Görev Yönergesi: Müsahipzade oyunu üzerine yazıda "Müsahipzade ile Temaşa /" sözcüklerinden "sezon Tiyatro Boğaziçi." sözcüklerine kadar olan bölümü hiçbir değişiklik yapmadan yazın.

Alıntılanan Metin:
22 Ekim 2012 Pazartesi

Müsahipzade ile Temaşa ! / Tiyatro Boğaziçi

Müsahipzade ile Temaşa / BGST

http://www.sabah.com.tr/kultur_sanat/sahne/2012/10/22/musahipzade-ile-temasa
 

Yeni sezon açıldı ! Bize yine Maya Sahnesi yolları göründü. Bir kere tadını aldı mı insan, dört gözle bekliyor yeni BGST Tiyatro Boğaziçi oyunlarını. Bu kez, 'dostlar' toplanmış, turuncu afişinden de anlaşılacak, yüksek enerjisiyle yeni bir "gençlik serisi" oyunu ile Maya Sahnesi'nde. Molière ve Shakespeare'e dair olan oyunlarının yanına Türkiye'den bir ismi Musahipzade Celal'i ekliyor bu sezon Tiyatro Boğaziçi.

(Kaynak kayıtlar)
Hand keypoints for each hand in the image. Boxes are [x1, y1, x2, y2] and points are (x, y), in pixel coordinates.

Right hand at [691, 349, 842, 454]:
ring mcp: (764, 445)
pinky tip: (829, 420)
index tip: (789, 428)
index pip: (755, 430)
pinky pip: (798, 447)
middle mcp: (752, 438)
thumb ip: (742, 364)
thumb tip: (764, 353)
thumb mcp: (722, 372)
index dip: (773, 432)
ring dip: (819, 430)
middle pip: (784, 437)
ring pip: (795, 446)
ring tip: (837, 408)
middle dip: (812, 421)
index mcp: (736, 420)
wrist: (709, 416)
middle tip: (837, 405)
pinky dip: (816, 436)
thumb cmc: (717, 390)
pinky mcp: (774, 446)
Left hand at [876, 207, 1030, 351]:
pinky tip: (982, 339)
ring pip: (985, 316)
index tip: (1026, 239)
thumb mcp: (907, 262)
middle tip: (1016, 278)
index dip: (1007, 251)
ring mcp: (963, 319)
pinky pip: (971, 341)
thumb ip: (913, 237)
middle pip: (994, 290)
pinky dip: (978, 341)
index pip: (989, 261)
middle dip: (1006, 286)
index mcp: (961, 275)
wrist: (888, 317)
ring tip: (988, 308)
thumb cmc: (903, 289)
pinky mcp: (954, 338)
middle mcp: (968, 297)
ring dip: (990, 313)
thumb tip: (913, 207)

* * *

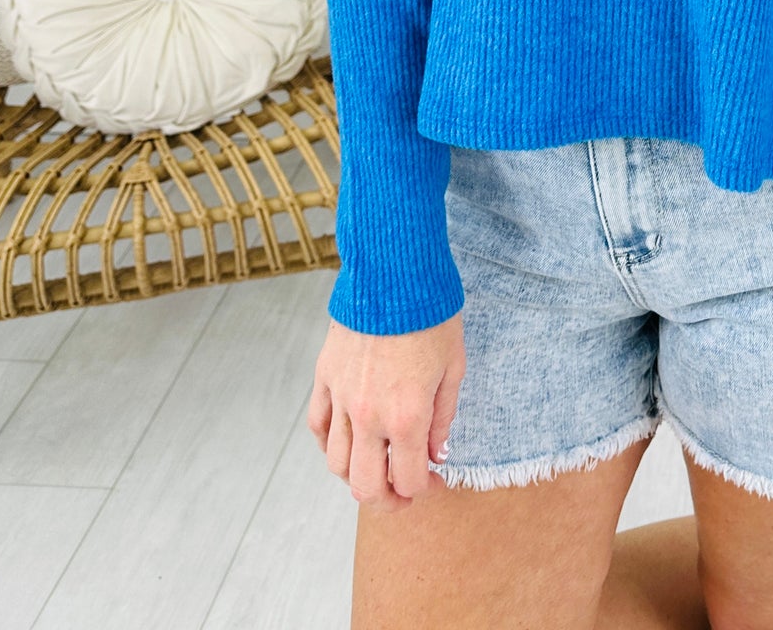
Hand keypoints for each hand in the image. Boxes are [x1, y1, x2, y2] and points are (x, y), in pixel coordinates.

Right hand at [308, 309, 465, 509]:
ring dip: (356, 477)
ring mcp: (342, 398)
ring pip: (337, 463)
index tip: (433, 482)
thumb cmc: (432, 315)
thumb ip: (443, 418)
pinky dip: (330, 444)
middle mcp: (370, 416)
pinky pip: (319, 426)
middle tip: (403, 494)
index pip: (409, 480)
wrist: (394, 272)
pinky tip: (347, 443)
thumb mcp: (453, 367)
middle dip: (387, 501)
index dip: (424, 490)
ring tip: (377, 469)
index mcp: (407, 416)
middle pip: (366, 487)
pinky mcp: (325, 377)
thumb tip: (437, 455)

Alıştırmanın Cevabı:
Müsahipzade ile Temaşa / BGST

http://www.sabah.com.tr/kultur_sanat/sahne/2012/10/22/musahipzade-ile-temasa
 

Yeni sezon açıldı ! Bize yine Maya Sahnesi yolları göründü. Bir kere tadını aldı mı insan, dört gözle bekliyor yeni BGST Tiyatro Boğaziçi oyunlarını. Bu kez, 'dostlar' toplanmış, turuncu afişinden de anlaşılacak, yüksek enerjisiyle yeni bir "gençlik serisi" oyunu ile Maya Sahnesi'nde. Molière ve Shakespeare'e dair olan oyunlarının yanına Türkiye'den bir ismi Musahipzade Celal'i ekliyor bu sezon Tiyatro Boğaziçi.